(Body or hand keypoint data)
= = = = = = =
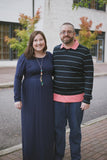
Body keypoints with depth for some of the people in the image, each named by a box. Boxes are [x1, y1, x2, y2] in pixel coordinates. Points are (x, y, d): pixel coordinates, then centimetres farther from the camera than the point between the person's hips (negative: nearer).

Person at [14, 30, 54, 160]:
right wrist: (17, 98, -12)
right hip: (30, 97, -3)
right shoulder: (24, 58, -6)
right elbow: (18, 78, -7)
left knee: (47, 127, 9)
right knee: (30, 127, 4)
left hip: (47, 97, 3)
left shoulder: (50, 56, 4)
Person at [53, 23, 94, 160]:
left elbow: (89, 77, -8)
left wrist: (87, 100, -12)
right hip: (58, 98, 3)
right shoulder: (56, 50, 6)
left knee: (75, 129, 9)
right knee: (58, 128, 11)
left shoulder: (84, 52, -6)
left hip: (76, 99, -3)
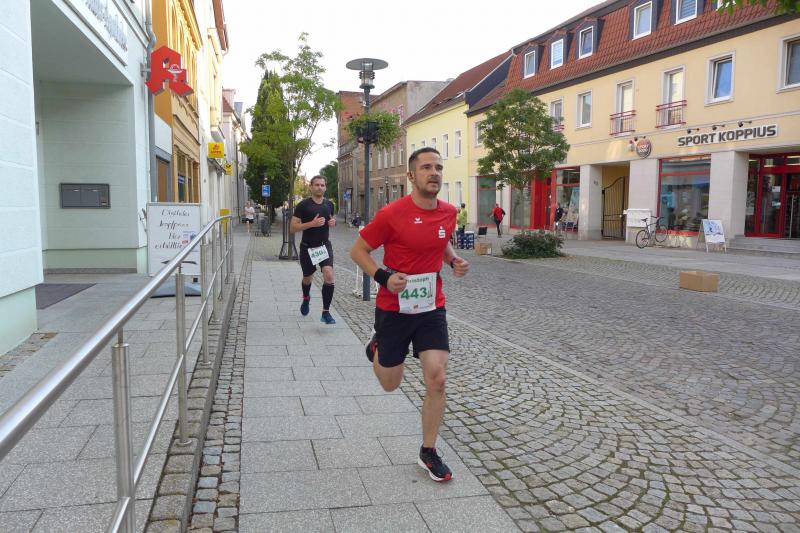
= = = = = = =
• [What you should do]: From the line containing "right shoulder: (56, 50, 6)" to the final line of the entries, both included, transcribe every line exactly, omit the pictures, and add nothing more.

• [Your solution]:
right shoulder: (56, 50, 6)
left knee: (75, 129, 9)
right knee: (58, 128, 11)
left shoulder: (84, 52, -6)
left hip: (76, 99, -3)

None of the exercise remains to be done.